Indeed, that tactic was not limited to the debates over the Constitution. For example, John Adams extensively discussed the history of Italian republics in his multi-volume work on contemporary state constitutions, A Defence of the Constitutions of Government of the United States of America, written from 1786 to 1788. After all, history is recorded human experience. The lessons that history might teach are drawn from the often-painful experiences and frequently tragic responses of those who went before us. The need to examine those experiences and debate their lessons was particularly acute when the undertaking was a new political order, Novus ordo seclorum, as the new motto placed on the Great Seal of the United States by the Confederation Congress promised. As Adams wrote to an acquaintance in connection with the publication of Defences, “They [the Italian republics] are the best Models for Americans to Study, in order to show them the horrid precipice that lies before them in order to enable and Stimulate them to avoid it.”

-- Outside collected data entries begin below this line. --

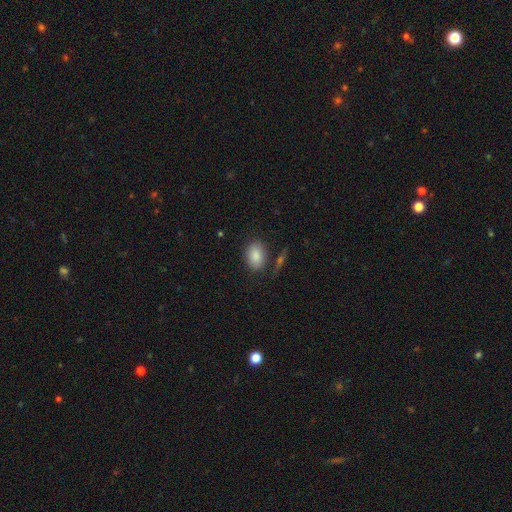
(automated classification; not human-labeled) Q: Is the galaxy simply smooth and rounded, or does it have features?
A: smooth — 86%.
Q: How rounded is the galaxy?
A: in between — 82%.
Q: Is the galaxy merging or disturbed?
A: none — 77%.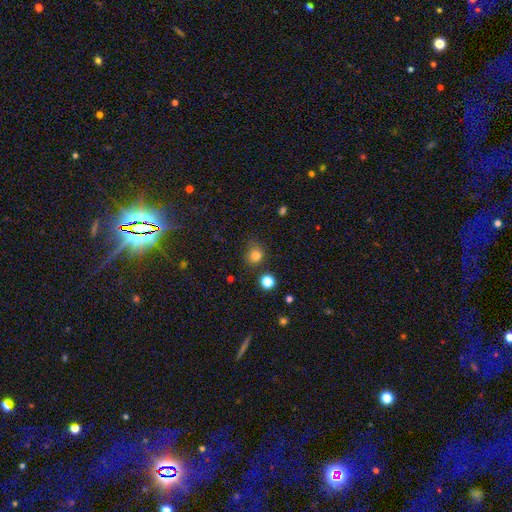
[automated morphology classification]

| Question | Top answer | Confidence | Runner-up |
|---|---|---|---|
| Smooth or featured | smooth | 79% | star or artifact (15%) |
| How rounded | round | 83% | in between (16%) |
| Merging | none | 73% | minor disturbance (17%) |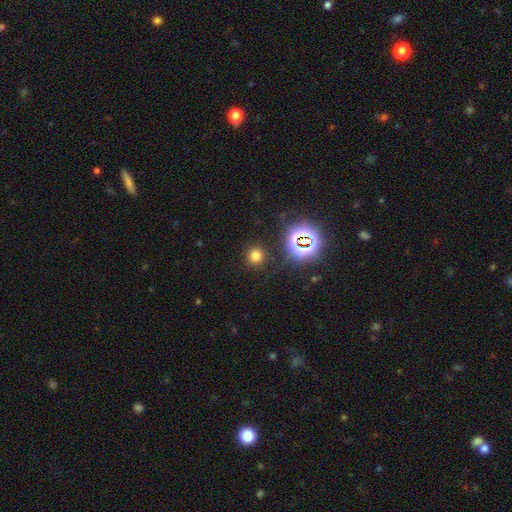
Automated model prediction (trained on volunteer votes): smooth-or-featured: smooth: 68% | star or artifact: 25% | featured or disk: 7%
  how-rounded: round: 92% | in between: 7% | cigar-shaped: 1%
  merging: none: 89% | minor disturbance: 6% | major disturbance: 3% | merger: 2%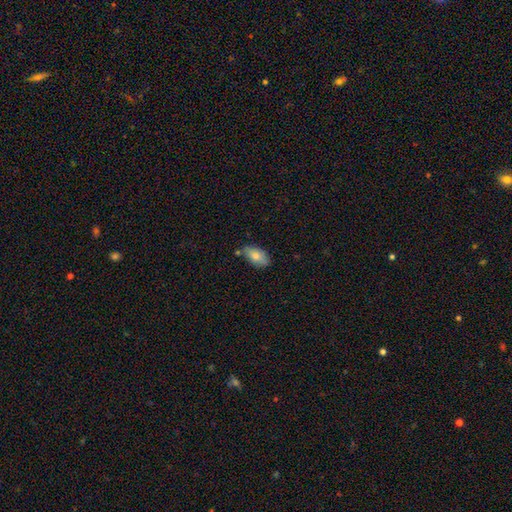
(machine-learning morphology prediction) Smooth or featured?
  - smooth: 77% *
  - featured or disk: 16%
  - star or artifact: 7%
How rounded?
  - in between: 92% *
  - round: 5%
  - cigar-shaped: 4%
Merging?
  - none: 71% *
  - minor disturbance: 19%
  - merger: 6%
  - major disturbance: 3%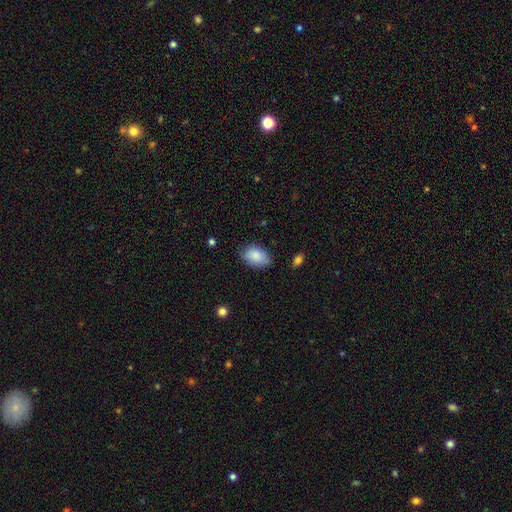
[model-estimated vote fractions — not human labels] This is clearly a smooth galaxy (86%). How rounded: clearly in between (89%). Merging: likely none (76%).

While history is the record of experience which subsequent generations can use as a primer in guiding their affairs, tradition (or custom) is the collective manifestation of that experience. It is “how things are done here.” Tradition sometimes is rejected because it is outdated for modern conditions, or at least appears to be so. But before rejecting tradition, it is wise to remember the precautionary principle captured in G. K. Chesterton’s Fence, an admonition best summarized as, “Do not remove a fence until you know why it was put up in the first place.” Tradition allows us to live in a social community without the chaos and inefficiency of having to learn anew each day how to organize complex human relationships.
The use of tradition to guard against rash, irrational, or oppressive political action has a long heritage. Reliance in ancient Roman republican constitutional practice on the mos maiorum, the tradition of the forefathers, sought to restrain arbitrary actions by ambitious politicians who might threaten the stability of the republic and the well-being of its citizens. Violations of tradition might have disastrous consequences. In Sophocles’s Oedipus Cycle, the Theban princess Antigone attempted to bury her dead traitorous brother in accordance with the ancient tradition rooted in divine commands. In doing so, she defied King Kreon’s decree to let the body be torn apart by animals. The deadly consequences of that decree for Antigone and for Kreon and his family is the stern lesson taught by the dramatist.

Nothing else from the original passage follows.